Content starts

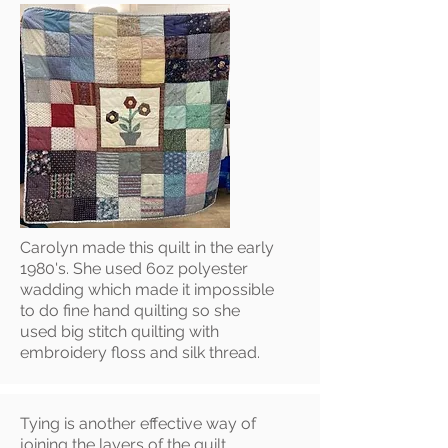
Carolyn made this quilt in the early
1980's. She used 6oz polyester
wadding which made it impossible
to do fine hand quilting so she
used big stitch quilting with
embroidery floss and silk thread.
Tying is another effective way of
joining the layers of the quilt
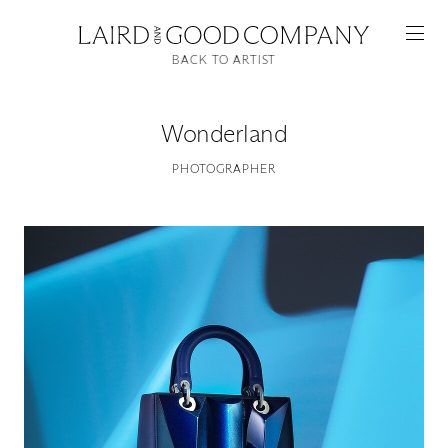
BACK TO ARTIST
Wonderland
PHOTOGRAPHER
Featured
Artists
Good Production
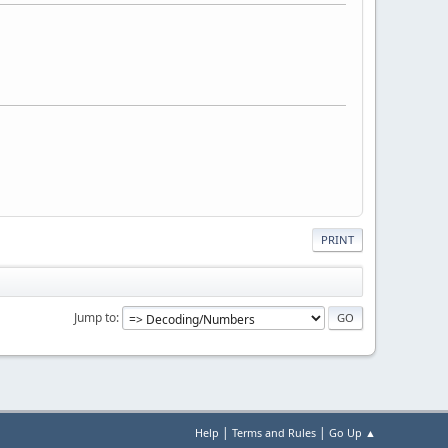
PRINT
Jump to
|
|
Help
Terms and Rules
Go Up ▲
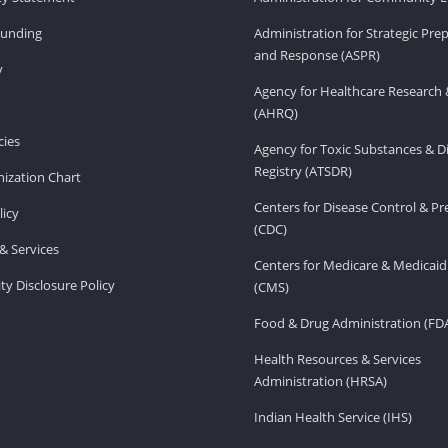
Funding
Administration for Strategic Pr
and Response (ASPR)
v
Agency for Healthcare Research 
(AHRQ)
ies
Agency for Toxic Substances & D
Registry (ATSDR)
ization Chart
Centers for Disease Control & P
licy
(CDC)
& Services
Centers for Medicare & Medicaid
ity Disclosure Policy
(CMS)
Food & Drug Administration (FD
Health Resources & Services
Administration (HRSA)
Indian Health Service (IHS)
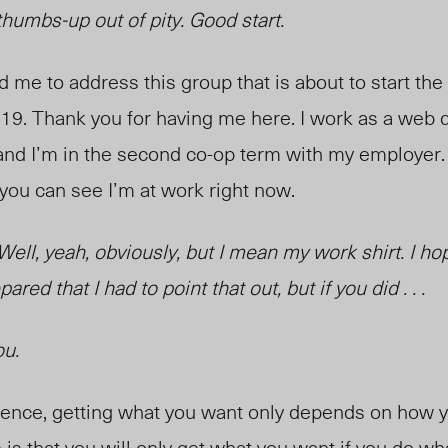
thumbs-up out of pity. Good start.
ed me to address this group
that is
about to start th
19. Thank you for having me here. I work as a web 
nd I’m in the second co-op term with my employer. I
 you can see I’m at work right now.
 Well, yeah, obviously, but I mean my work shirt. I ho
pared that I had to point that out, but if you did . . .
ou.
ience, getting what you want only depends on how y
is that you will only get what you want if you do wha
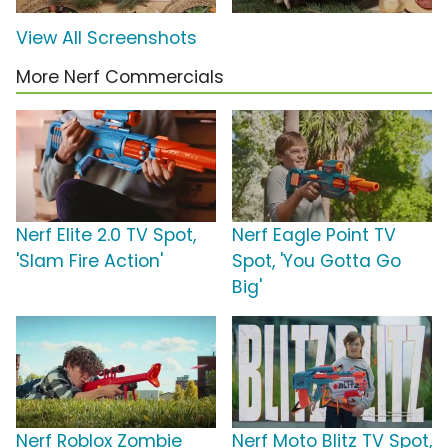
View All Screenshots
More Nerf Commercials
Nerf Elite 2.0 TV Spot,
Nerf Eagle Point TV
'Slam Fire Action'
Spot, 'You Gotta Go
Big'
Nerf Roblox Zombie
Nerf Moto Blitz TV Spot,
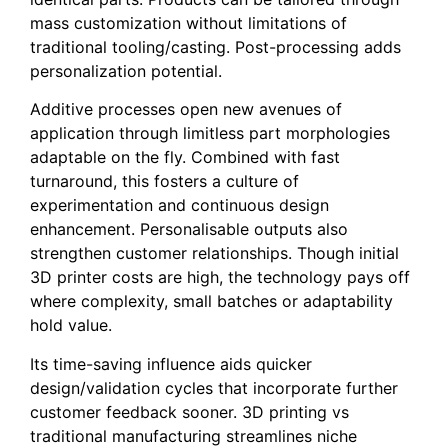
mass customization without limitations of
traditional tooling/casting. Post-processing adds
personalization potential.
Additive processes open new avenues of
application through limitless part morphologies
adaptable on the fly. Combined with fast
turnaround, this fosters a culture of
experimentation and continuous design
enhancement. Personalisable outputs also
strengthen customer relationships. Though initial
3D printer costs are high, the technology pays off
where complexity, small batches or adaptability
hold value.
Its time-saving influence aids quicker
design/validation cycles that incorporate further
customer feedback sooner. 3D printing vs
traditional manufacturing streamlines niche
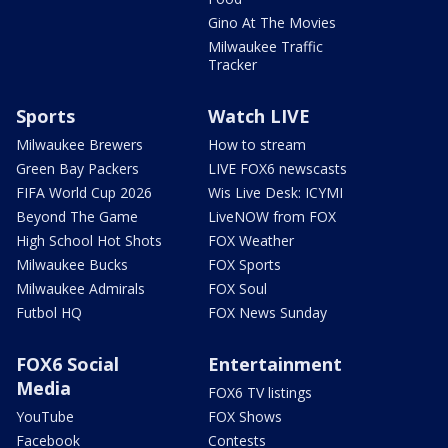
Gino At The Movies
Milwaukee Traffic
Tracker
Sports
Watch LIVE
Milwaukee Brewers
How to stream
Green Bay Packers
LIVE FOX6 newscasts
FIFA World Cup 2026
Wis Live Desk: ICYMI
Beyond The Game
LiveNOW from FOX
High School Hot Shots
FOX Weather
Milwaukee Bucks
FOX Sports
Milwaukee Admirals
FOX Soul
Futbol HQ
FOX News Sunday
FOX6 Social
Entertainment
Media
FOX6 TV listings
YouTube
FOX Shows
Facebook
Contests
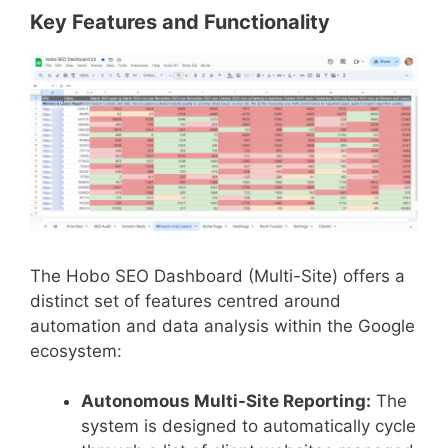
Key Features and Functionality
The Hobo SEO Dashboard (Multi-Site) offers a
distinct set of features centred around
automation and data analysis within the Google
ecosystem:
Autonomous Multi-Site Reporting:
The
system is designed to automatically cycle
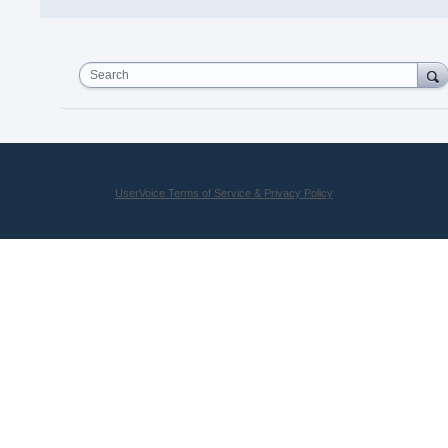
Search
UserVoice Terms of Service & Privacy Policy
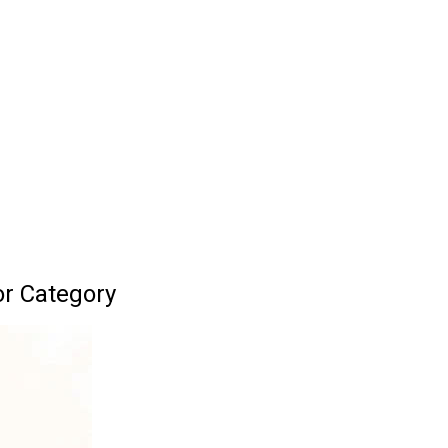
or Category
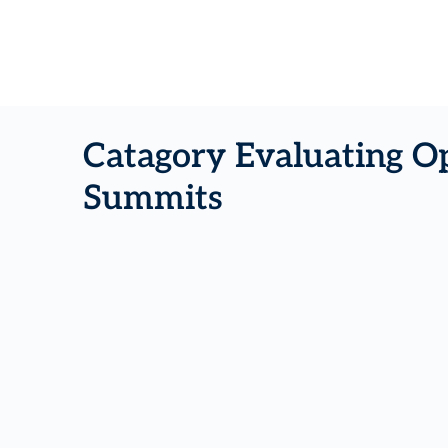
Catagory Evaluating Op
Summits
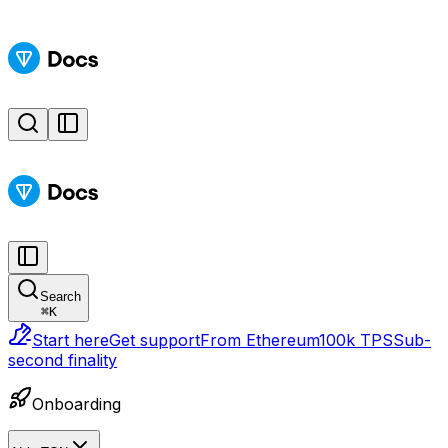
Search
⌘
K
Start here
Get support
From Ethereum
100k TPS
Sub-
second finality
Onboarding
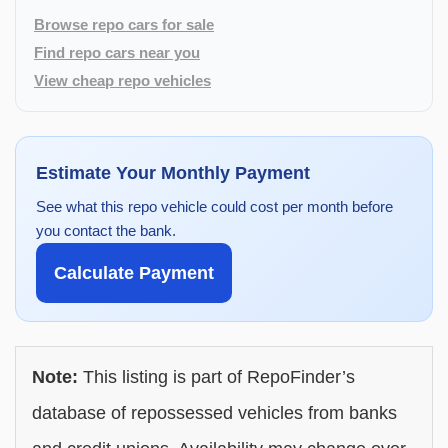
Browse repo cars for sale
Find repo cars near you
View cheap repo vehicles
Estimate Your Monthly Payment
See what this repo vehicle could cost per month before
you contact the bank.
Calculate Payment
Note:
This listing is part of RepoFinder’s
database of repossessed vehicles from banks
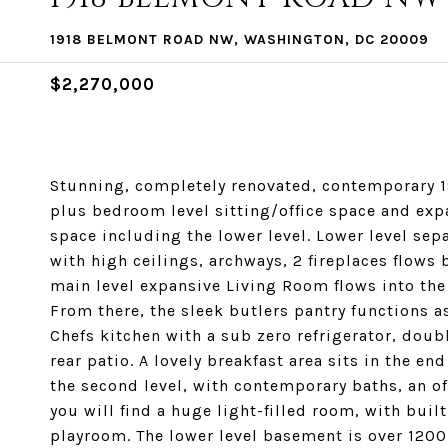
1918 BELMONT ROAD NW, WASHINGTON, DC 20009
$2,270,000
Stunning, completely renovated, contemporary 
plus bedroom level sitting/office space and expa
space including the lower level. Lower level sep
with high ceilings, archways, 2 fireplaces flows 
main level expansive Living Room flows into the
From there, the sleek butlers pantry functions as 
Chefs kitchen with a sub zero refrigerator, doub
rear patio. A lovely breakfast area sits in the e
the second level, with contemporary baths, an off
you will find a huge light-filled room, with buil
playroom. The lower level basement is over 1200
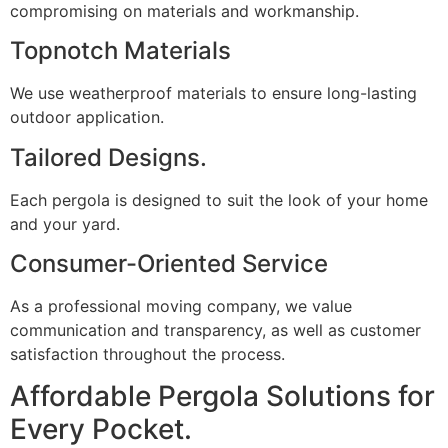
compromising on materials and workmanship.
Topnotch Materials
We use weatherproof materials to ensure long-lasting
outdoor application.
Tailored Designs.
Each pergola is designed to suit the look of your home
and your yard.
Consumer-Oriented Service
As a professional moving company, we value
communication and transparency, as well as customer
satisfaction throughout the process.
Affordable Pergola Solutions for
Every Pocket.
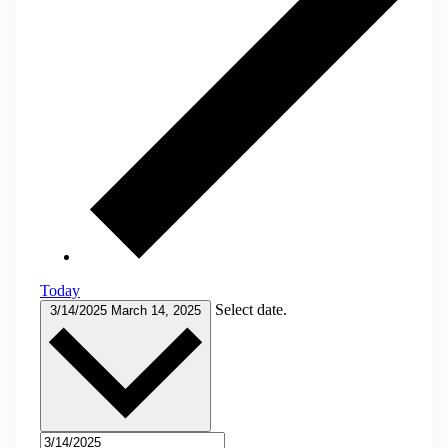
Today
Select date.
3/14/2025
March 14, 2025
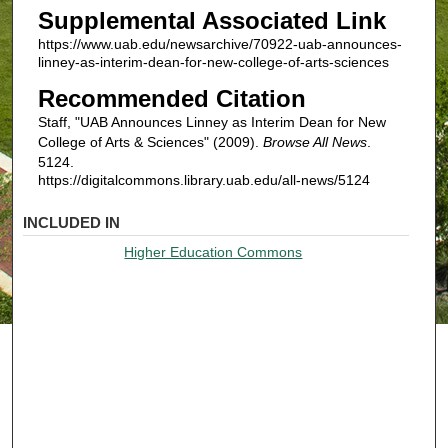
Supplemental Associated Link
https://www.uab.edu/newsarchive/70922-uab-announces-
linney-as-interim-dean-for-new-college-of-arts-sciences
Recommended Citation
Staff, "UAB Announces Linney as Interim Dean for New
College of Arts & Sciences" (2009).
Browse All News
.
5124.
https://digitalcommons.library.uab.edu/all-news/5124
INCLUDED IN
Higher Education Commons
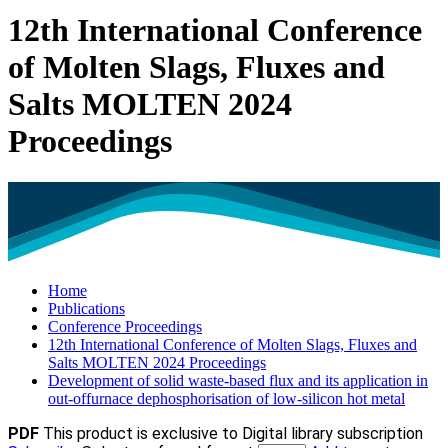
12th International Conference
of Molten Slags, Fluxes and
Salts MOLTEN 2024
Proceedings
Home
Publications
Conference Proceedings
12th International Conference of Molten Slags, Fluxes and
Salts MOLTEN 2024 Proceedings
Development of solid waste-based flux and its application in
out-offurnace dephosphorisation of low-silicon hot metal
PDF
This product is exclusive to Digital library subscription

Content ends

WORK REQUIRED: Count the lines holding the word "Centers" in this material. Reply with the number and nothing else.

REPLY: 2